Referral of rent to the Land Court

(1) This paragraph applies where—

(a) a rent review notice is served under paragraph 1, and,

(b) no agreement has been reached between the landlord and the tenant as to the rent that is to be payable in respect of the holding.

(2) The landlord or the tenant of the holding may (whether the sender of the notice or not) refer the question of what the rent payable in respect of the holding should be to the Land Court.

(3) The landlord or the tenant may not make such a referral after the rent agreement date.

- Alternative methods of dispute resolution.

- Recommend that through the development of guidance the Land Court is advised to be the method of last resort with alternative methods of dispute resolution promoted.

- Dispute avoidance through the agreement of a statement of facts within the period of the amnesty should be promoted through best practice guidance.

- 'Without prejudice' correspondence should be banned in order to enhance transparency and remove the opportunity for debate.

7

Powers of Land Court on referral under paragraph 6

(1) This paragraph applies where a landlord or a tenant makes a referral to the

Land Court under paragraph 6(2).

*****

WORK INSTRUCTION A. Convert the records, from their first line through the line containing "Een van de grote", into a JSON list of strings with one string per line and no blank lines.
WORK INSTRUCTION B. Pick up the text on referring rent to the Land Court where it stops, and continue it.

DATA FOR ANALYSIS.
*****

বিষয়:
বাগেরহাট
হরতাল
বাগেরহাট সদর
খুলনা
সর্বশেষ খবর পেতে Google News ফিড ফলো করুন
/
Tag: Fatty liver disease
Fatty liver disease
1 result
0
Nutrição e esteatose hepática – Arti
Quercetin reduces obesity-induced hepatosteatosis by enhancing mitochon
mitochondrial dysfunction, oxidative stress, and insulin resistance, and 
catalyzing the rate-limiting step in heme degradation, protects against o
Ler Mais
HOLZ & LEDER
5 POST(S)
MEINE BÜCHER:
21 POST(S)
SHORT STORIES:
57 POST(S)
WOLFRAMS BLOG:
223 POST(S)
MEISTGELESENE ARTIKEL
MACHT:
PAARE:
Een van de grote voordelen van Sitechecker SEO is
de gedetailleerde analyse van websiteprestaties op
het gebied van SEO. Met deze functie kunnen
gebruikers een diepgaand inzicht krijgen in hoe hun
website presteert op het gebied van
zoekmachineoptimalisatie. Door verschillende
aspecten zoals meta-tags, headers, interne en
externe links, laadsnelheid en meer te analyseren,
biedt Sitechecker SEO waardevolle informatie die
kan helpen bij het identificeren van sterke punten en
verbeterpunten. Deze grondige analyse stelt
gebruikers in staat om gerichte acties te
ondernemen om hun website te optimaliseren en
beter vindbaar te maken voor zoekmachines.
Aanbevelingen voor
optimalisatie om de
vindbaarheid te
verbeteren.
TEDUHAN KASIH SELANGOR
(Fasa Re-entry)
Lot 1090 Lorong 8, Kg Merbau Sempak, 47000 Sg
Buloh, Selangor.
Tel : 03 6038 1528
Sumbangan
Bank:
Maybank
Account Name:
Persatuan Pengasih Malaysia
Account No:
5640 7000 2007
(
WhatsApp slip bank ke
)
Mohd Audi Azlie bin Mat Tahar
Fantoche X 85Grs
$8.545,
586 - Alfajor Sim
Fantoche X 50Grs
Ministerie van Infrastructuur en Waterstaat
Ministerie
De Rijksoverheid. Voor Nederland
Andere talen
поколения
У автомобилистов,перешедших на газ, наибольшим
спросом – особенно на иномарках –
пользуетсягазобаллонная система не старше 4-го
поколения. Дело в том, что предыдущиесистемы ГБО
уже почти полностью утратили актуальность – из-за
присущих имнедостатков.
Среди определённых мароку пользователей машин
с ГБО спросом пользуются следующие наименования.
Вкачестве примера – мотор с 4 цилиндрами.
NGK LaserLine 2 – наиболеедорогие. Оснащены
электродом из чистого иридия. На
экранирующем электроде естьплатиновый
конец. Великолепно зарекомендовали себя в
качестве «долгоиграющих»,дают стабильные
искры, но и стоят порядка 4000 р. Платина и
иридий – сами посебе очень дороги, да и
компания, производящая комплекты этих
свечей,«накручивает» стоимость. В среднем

*****

OUTPUT A.
[
  "বিষয়:",
  "বাগেরহাট",
  "হরতাল",
  "বাগেরহাট সদর",
  "খুলনা",
  "সর্বশেষ খবর পেতে Google News ফিড ফলো করুন",
  "/",
  "Tag: Fatty liver disease",
  "Fatty liver disease",
  "1 result",
  "0",
  "Nutrição e esteatose hepática – Arti",
  "Quercetin reduces obesity-induced hepatosteatosis by enhancing mitochon",
  "mitochondrial dysfunction, oxidative stress, and insulin resistance, and ",
  "catalyzing the rate-limiting step in heme degradation, protects against o",
  "Ler Mais",
  "HOLZ & LEDER",
  "5 POST(S)",
  "MEINE BÜCHER:",
  "21 POST(S)",
  "SHORT STORIES:",
  "57 POST(S)",
  "WOLFRAMS BLOG:",
  "223 POST(S)",
  "MEISTGELESENE ARTIKEL",
  "MACHT:",
  "PAARE:",
  "Een van de grote voordelen van Sitechecker SEO is"
]

OUTPUT B.
(2) The Land Court must determine what the rent payable in respect of the holding

is to be as from the rent agreement date and may—

(a) vary the rent currently payable in respect of the holding, or,

(b) determine that the rent should continue unchanged.

(3) The rent that is to be payable in respect of the holding is the rent that the Land Court, taking account of all the circumstances, considers is the fair rent for the holding.

(4) In determining the fair rent for the holding, the Land Court must have regard, in particular, to—

(a) the productive capacity of the holding,,

(b) the open market rent of any surplus residential accommodation on the holding provided by the landlord, and,

(c) the open market rent of—

(i) any fixed equipment on the holding provided by the landlord, or

(ii) any land forming part of the holding, used for a purpose that is not an agricultural purpose.

- Fair rent is not defined and is open to interpretation in terms of its definition under RICS and its definition in line with residential regulated tenancies. Defined in the ITT as 'a rent which will be fair to both the landlord and their tenant farmer'.

- 'all the circumstances' and 'in particular' allows for the Land Court to consider other relevant factors outwith those outlined in (a), (b) & (c).

- Fair rent should be defined further in order to avoid ambiguity.

- The meaning of fair rent is believed to be derived from crofting legislation. Further research through an analysis of case law in this respect could be helpful in defining it.

- Recommend that the ability to account for non-surplus residential accommodation and be able to sense check using reference to relevant sitting tenant rents should be included when considering 'all the circumstances' in order to determine a fair rent.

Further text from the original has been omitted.